The cyclic GMP-AMP synthase–stimulator of interferon genes (cGAS-STING) pathway has emerged as a central regulator of liver homeostasis and pathology, governing innate immunity, inflammation, fibrogenesis, and tissue repair. Dysregulated cGAS-STING signaling, often driven by cytosolic DNA sensing, cellular stress, or cross-activation with other immune pathways, leads to excessive type I interferons and pro-inflammatory cytokine production, exacerbating liver injury. This aberrant activation is implicated in chronic liver inflammation, fibrosis, and carcinogenesis, highlighting its dualistic role in both protective and pathogenic processes. This systematic review synthesizes current evidence on the context-dependent roles of the cGAS-STING pathway across liver diseases, including non-alcoholic fatty liver disease (NAFLD), alcoholic liver disease (ALD), viral hepatitis, hepatocellular carcinoma (HCC), drug-induced liver injury (DILI), hepatic ischemia-reperfusion injury (HIRI), and parasitic infections. The cGAS-STING pathway exhibits dualistic functions in liver pathophysiology: while its activation promotes antiviral defense and tissue regeneration in acute injury, chronic hyperactivation drives inflammation, fibrosis, and oncogenesis. In NAFLD/ALD, metabolic stress and mitochondrial DNA leakage perpetuate STING-dependent inflammation, whereas in HCC, persistent signaling accelerates tumor progression and immune evasion. Similarly, in parasitic diseases or HIRI, cGAS-STING activation may enhance pathogen clearance or exacerbate tissue damage, depending on disease stage. Emerging therapeutic strategies, including STING inhibitors, agonists, and nano modulators, show promise in preclinical models but require context-specific optimization to balance beneficial immunity and pathologic outcomes. Understanding these context-dependent functions of cGAS-STING pathway provides critical insights for the development of targeted therapeutic strategies that may selectively modulate this pathway to treat diverse hepatic disorders.

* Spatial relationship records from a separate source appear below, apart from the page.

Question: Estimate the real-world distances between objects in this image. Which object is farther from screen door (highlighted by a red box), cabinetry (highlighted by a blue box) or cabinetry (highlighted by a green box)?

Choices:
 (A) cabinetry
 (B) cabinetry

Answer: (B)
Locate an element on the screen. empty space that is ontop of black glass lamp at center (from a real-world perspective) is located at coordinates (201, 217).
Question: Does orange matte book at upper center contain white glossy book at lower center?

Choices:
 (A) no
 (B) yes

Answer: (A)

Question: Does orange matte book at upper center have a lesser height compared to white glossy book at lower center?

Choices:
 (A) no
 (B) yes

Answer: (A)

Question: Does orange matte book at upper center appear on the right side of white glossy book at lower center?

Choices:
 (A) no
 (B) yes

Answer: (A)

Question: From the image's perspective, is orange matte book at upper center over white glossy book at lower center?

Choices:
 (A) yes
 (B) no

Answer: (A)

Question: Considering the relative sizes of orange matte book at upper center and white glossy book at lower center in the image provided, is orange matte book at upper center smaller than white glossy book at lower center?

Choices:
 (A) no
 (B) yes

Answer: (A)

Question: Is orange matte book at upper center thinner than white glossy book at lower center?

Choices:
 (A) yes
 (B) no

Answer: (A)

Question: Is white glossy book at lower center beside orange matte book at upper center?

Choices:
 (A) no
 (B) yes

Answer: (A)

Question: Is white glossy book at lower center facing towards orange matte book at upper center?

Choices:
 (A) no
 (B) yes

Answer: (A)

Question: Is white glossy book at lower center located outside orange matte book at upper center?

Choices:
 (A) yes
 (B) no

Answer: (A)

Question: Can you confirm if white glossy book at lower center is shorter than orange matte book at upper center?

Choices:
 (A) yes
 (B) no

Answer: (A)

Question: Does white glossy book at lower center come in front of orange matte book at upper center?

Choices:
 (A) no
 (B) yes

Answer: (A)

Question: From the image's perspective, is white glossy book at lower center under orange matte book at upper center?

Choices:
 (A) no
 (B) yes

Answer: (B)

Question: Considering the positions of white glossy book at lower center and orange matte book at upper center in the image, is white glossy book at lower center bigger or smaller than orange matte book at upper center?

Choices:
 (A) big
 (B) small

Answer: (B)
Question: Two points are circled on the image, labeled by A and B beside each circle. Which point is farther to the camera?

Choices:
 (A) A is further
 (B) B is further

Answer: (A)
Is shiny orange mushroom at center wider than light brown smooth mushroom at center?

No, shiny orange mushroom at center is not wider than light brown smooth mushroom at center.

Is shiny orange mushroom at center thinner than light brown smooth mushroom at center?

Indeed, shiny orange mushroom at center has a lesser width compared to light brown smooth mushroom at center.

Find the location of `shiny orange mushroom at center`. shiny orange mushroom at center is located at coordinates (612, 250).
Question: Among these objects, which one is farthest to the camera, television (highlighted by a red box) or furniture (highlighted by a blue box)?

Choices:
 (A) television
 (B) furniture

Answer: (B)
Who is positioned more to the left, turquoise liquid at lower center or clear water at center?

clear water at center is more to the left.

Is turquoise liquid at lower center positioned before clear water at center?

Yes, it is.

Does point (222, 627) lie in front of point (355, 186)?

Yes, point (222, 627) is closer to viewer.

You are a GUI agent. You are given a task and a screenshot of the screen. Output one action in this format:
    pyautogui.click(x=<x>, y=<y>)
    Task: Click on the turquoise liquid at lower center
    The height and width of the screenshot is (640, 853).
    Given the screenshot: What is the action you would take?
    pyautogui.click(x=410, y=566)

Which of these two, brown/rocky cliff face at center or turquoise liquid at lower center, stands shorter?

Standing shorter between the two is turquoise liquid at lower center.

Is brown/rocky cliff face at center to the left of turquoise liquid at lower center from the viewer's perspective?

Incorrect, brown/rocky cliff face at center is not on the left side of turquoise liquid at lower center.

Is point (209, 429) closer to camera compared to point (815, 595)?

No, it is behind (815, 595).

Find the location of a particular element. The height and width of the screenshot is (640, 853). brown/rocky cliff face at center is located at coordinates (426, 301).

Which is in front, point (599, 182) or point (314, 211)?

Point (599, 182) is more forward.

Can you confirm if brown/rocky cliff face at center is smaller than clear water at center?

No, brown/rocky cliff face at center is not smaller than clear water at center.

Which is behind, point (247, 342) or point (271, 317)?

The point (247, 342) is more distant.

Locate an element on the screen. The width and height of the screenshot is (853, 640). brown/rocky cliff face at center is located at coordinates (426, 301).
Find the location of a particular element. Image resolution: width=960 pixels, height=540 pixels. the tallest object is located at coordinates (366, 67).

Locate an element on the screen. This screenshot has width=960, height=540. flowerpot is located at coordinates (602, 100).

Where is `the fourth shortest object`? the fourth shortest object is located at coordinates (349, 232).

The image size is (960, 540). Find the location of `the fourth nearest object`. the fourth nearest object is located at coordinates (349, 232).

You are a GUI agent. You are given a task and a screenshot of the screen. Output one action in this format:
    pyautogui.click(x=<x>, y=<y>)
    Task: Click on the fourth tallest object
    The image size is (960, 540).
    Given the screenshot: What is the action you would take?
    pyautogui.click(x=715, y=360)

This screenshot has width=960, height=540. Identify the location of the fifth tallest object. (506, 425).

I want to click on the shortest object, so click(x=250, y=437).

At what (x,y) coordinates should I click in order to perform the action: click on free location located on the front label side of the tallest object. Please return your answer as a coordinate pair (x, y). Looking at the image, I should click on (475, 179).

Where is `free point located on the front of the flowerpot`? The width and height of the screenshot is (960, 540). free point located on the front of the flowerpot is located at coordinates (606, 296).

环GMP-AMP合酶-干扰素基因刺激因子（cyclic GMP-AMP synthase–stimulator of interferon genes, cGAS-STING）通路已成为肝脏稳态与病理过程的核心调控通路，参与调控天然免疫、炎症反应、纤维化进程及组织修复。通常由胞质DNA感知、细胞应激或与其他免疫通路交叉激活所驱动的失调cGAS-STING信号转导，会导致过量I型干扰素与促炎细胞因子产生，进而加重肝脏损伤。这种异常激活与慢性肝脏炎症、纤维化及癌变密切相关，凸显了其在保护性与致病性过程中的双重作用。本系统综述整合了当前关于cGAS-STING通路在各类肝脏疾病中情境依赖性作用的研究证据，涵盖非酒精性脂肪性肝病（non-alcoholic fatty liver disease, NAFLD）、酒精性肝病（alcoholic liver disease, ALD）、病毒性肝炎、肝细胞癌（hepatocellular carcinoma, HCC）、药物性肝损伤（drug-induced liver injury, DILI）、肝缺血再灌注损伤（hepatic ischemia-reperfusion injury, HIRI）以及寄生虫感染。cGAS-STING通路在肝脏病理生理学中呈现双重功能：在急性损伤阶段，其激活可促进抗病毒防御与组织再生；而慢性过度激活则会引发炎症、纤维化及肿瘤发生。在非酒精性脂肪性肝病/酒精性肝病中，代谢应激与线粒体DNA泄漏会维持STING依赖的炎症反应；而在肝细胞癌中，持续的信号转导会加速肿瘤进展与免疫逃逸。同样，在寄生虫病或肝缺血再灌注损伤中，cGAS-STING的激活可促进病原体清除，或加重组织损伤，具体取决于疾病阶段。新兴的治疗策略包括STING抑制剂、激动剂与纳米调节剂，在临床前模型中已展现出潜力，但仍需针对具体情境进行优化，以平衡有益免疫与病理结局。阐明cGAS-STING通路的这种情境依赖性功能，可为开发靶向治疗策略提供关键见解，这些策略可选择性调控该通路以治疗多种肝脏疾病。